Esaú e Jacó/XLIII
Natividade é que não teve distrações de espécie alguma. Toda ela estava nos filhos, e agora especialmente na carta e no discurso. Começou por não dar resposta às efusões políticas de Paulo; foi um dos conselhos do conselheiro. Quando o filho tornou pelas férias tinha esquecido a carta que escrevera.
O discurso é que ele não esqueceu, mas quem é que esquece os discursos que faz? Se são bons, a memória os grava em bronze; se ruins, deixam tal ou qual amargor que dura muito. O melhor dos remédios, no segundo caso, é supô-los excelentes, e, se a razão não aceita esta imaginação, consultar pessoas que a aceitem, e crer nelas. A opinião é um velho óleo incorruptível.
Paulo tinha talento. O discurso daquele dia podia pecar aqui ou ali por alguma ênfase, e uma ou outra idéia vulgar e exausta. Tinha talento Paulo. Em suma, o discurso era bom. Santos achou-o excelente, leu-o aos amigos e resolveu transcrevê-lo nos jornais. Natividade não se opôs, mas entendia que algumas palavras deviam ser cortadas.
— Cortadas, por quê? perguntou Santos; e ficou esperando a resposta.

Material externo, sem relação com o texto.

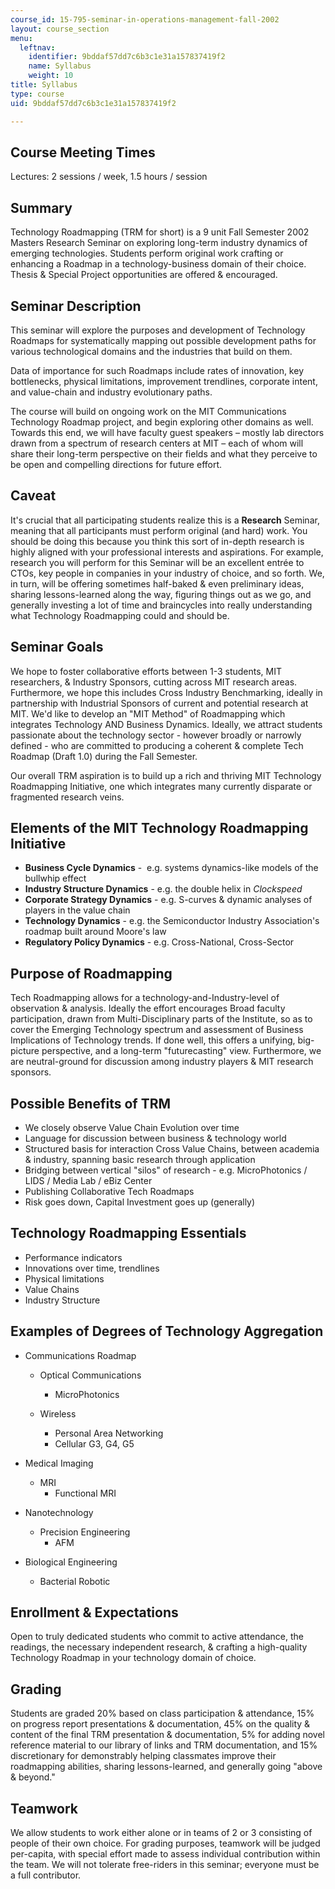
 ```yaml
---
course_id: 15-795-seminar-in-operations-management-fall-2002
layout: course_section
menu:
  leftnav:
    identifier: 9bddaf57dd7c6b3c1e31a157837419f2
    name: Syllabus
    weight: 10
title: Syllabus
type: course
uid: 9bddaf57dd7c6b3c1e31a157837419f2

---
```


Course Meeting Times
--------------------

Lectures: 2 sessions / week, 1.5 hours / session

Summary
-------

Technology Roadmapping (TRM for short) is a 9 unit Fall Semester 2002 Masters Research Seminar on exploring long-term industry dynamics of emerging technologies. Students perform original work crafting or enhancing a Roadmap in a technology-business domain of their choice. Thesis & Special Project opportunities are offered & encouraged.

Seminar Description
-------------------

This seminar will explore the purposes and development of Technology Roadmaps for systematically mapping out possible development paths for various technological domains and the industries that build on them.

Data of importance for such Roadmaps include rates of innovation, key bottlenecks, physical limitations, improvement trendlines, corporate intent, and value-chain and industry evolutionary paths.

The course will build on ongoing work on the MIT Communications Technology Roadmap project, and begin exploring other domains as well. Towards this end, we will have faculty guest speakers – mostly lab directors drawn from a spectrum of research centers at MIT – each of whom will share their long-term perspective on their fields and what they perceive to be open and compelling directions for future effort.

Caveat
------

It's crucial that all participating students realize this is a **Research** Seminar, meaning that all participants must perform original (and hard) work. You should be doing this because you think this sort of in-depth research is highly aligned with your professional interests and aspirations. For example, research you will perform for this Seminar will be an excellent entrée to CTOs, key people in companies in your industry of choice, and so forth. We, in turn, will be offering sometimes half-baked & even preliminary ideas, sharing lessons-learned along the way, figuring things out as we go, and generally investing a lot of time and braincycles into really understanding what Technology Roadmapping could and should be.

Seminar Goals
-------------

We hope to foster collaborative efforts between 1-3 students, MIT researchers, & Industry Sponsors, cutting across MIT research areas. Furthermore, we hope this includes Cross Industry Benchmarking, ideally in partnership with Industrial Sponsors of current and potential research at MIT. We'd like to develop an "MIT Method" of Roadmapping which integrates Technology AND Business Dynamics. Ideally, we attract students passionate about the technology sector - however broadly or narrowly defined - who are committed to producing a coherent & complete Tech Roadmap (Draft 1.0) during the Fall Semester.

Our overall TRM aspiration is to build up a rich and thriving MIT Technology Roadmapping Initiative, one which integrates many currently disparate or fragmented research veins.

Elements of the MIT Technology Roadmapping Initiative
-----------------------------------------------------

*   **Business Cycle Dynamics** -  e.g. systems dynamics-like models of the bullwhip effect
*   **Industry Structure Dynamics** - e.g. the double helix in _Clockspeed_
*   **Corporate Strategy Dynamics** - e.g. S-curves & dynamic analyses of players in the value chain
*   **Technology Dynamics** - e.g. the Semiconductor Industry Association's roadmap built around Moore's law
*   **Regulatory Policy Dynamics** - e.g. Cross-National, Cross-Sector

Purpose of Roadmapping
----------------------

Tech Roadmapping allows for a technology-and-Industry-level of observation & analysis. Ideally the effort encourages Broad faculty participation, drawn from Multi-Disciplinary parts of the Institute, so as to cover the Emerging Technology spectrum and assessment of Business Implications of Technology trends. If done well, this offers a unifying, big-picture perspective, and a long-term "futurecasting" view. Furthermore, we are neutral-ground for discussion among industry players & MIT research sponsors.

Possible Benefits of TRM
------------------------

*   We closely observe Value Chain Evolution over time
*   Language for discussion between business & technology world
*   Structured basis for interaction Cross Value Chains, between academia & industry, spanning basic research through application 
*   Bridging between vertical "silos" of research - e.g. MicroPhotonics / LIDS / Media Lab / eBiz Center
*   Publishing Collaborative Tech Roadmaps
*   Risk goes down, Capital Investment goes up (generally)

Technology Roadmapping Essentials
---------------------------------

*   Performance indicators
*   Innovations over time, trendlines
*   Physical limitations
*   Value Chains
*   Industry Structure

Examples of Degrees of Technology Aggregation
---------------------------------------------

*   Communications Roadmap
    *   Optical Communications
        *   MicroPhotonics  
            
    *   Wireless
        *   Personal Area Networking
        *   Cellular G3, G4, G5  
            
*   Medical Imaging
    *   MRI
        *   Functional MRI  
            
*   Nanotechnology
    *   Precision Engineering
        *   AFM  
            
*   Biological Engineering
    *   Bacterial Robotic

Enrollment & Expectations
-------------------------

Open to truly dedicated students who commit to active attendance, the readings, the necessary independent research, & crafting a high-quality Technology Roadmap in your technology domain of choice.

Grading
-------

Students are graded 20% based on class participation & attendance, 15% on progress report presentations & documentation, 45% on the quality & content of the final TRM presentation & documentation, 5% for adding novel reference material to our library of links and TRM documentation, and 15% discretionary for demonstrably helping classmates improve their roadmapping abilities, sharing lessons-learned, and generally going "above & beyond."

Teamwork
--------

We allow students to work either alone or in teams of 2 or 3 consisting of people of their own choice. For grading purposes, teamwork will be judged per-capita, with special effort made to assess individual contribution within the team. We will not tolerate free-riders in this seminar; everyone must be a full contributor.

— Pois você não vê, Agostinho? Estas palavras têm sentido republicano, explicou ela relendo a frase que a afligira.
Santos ouviu-as ler, leu-as para si, e não deixou de lhe achar razão. Entretanto, não havia de as suprimir.
— Pois não se transcreve o discurso.
— Ah! isso não! O discurso é magnífico, e não há de morrer em São Paulo; é preciso que a Corte o leia, e as províncias também, e até não se me daria fazê-lo traduzir em francês. Em francês, pode ser que fique ainda melhor.
— Mas, Agostinho, isto pode fazer mal à carreira do rapaz; o imperador pode ser que não goste...
Pedro, que assistia desde alguns instantes ao debate, interveio docemente para dizer que os receios da mãe não tinham base; era bom pôr a frase toda, e, a rigor, não diferia muito do que os liberais diziam em 1848.
— Um monarquista liberal pode muito bem assinar esse trecho, concluiu ele depois de reter as palavras do irmão.
— Justamente! assentiu o pai.
Natividade, que em tudo via a inimizade dos gêmeos, suspeitou que o intuito de Pedro fosse justamente comprometer Paulo. Olhou para ele a ver se lhe descobria essa intenção torcida, mas a cara do filho tinha então o aspecto do entusiasmo. Pedro lia trechos do discurso, acentuando as belezas, repetindo as frases mais novas, cantando as mais redondas, revolvendo-as na boca, tudo com tão boa sombra que a mãe perdeu a suspeita, e a impressão do discurso foi resolvida. Também se tirou uma edição em folheto, e o pai mandou encadernar ricamente sete exemplares, que levou aos ministros, e um ainda mais rico para a Regente.
— Você diga-lhe, aconselhou Natividade, que o nosso Paulo é liberal ardente...
— Liberal de 1848, completou Santos lembrando as palavras de Pedro.
Santos cumpriu à risca. A entrega se fez naturalmente, e, no palácio Isabel, a definição do "liberal de 1848" saiu mais viva que as outras palavras, ou para diminuir o cheiro revolucionário da frase condenada pela mulher, ou porque trazia valor histórico. Quando ele voltou a casa, a primeira coisa que lhe disse foi que a Regente perguntara por ela, mas apesar de lisonjeada com a lembrança, Natividade quis saber da impressão que lhe fizera o discurso, se já o lera.
— Parece que foi boa. Disse-me que já havia lido o discurso. Nem por isso deixei de lhe dizer que os sentimentos de Paulo eram bons; que, se lhe notávamos certo ardor, compreendíamos sempre que eles eram os de um liberal de 1848...
— Papai disse isso? perguntou Pedro.
— Por que não, se é verdade? Paulo é o que se pode chamar um liberal de 1848, repetiu Santos querendo convencer o filho.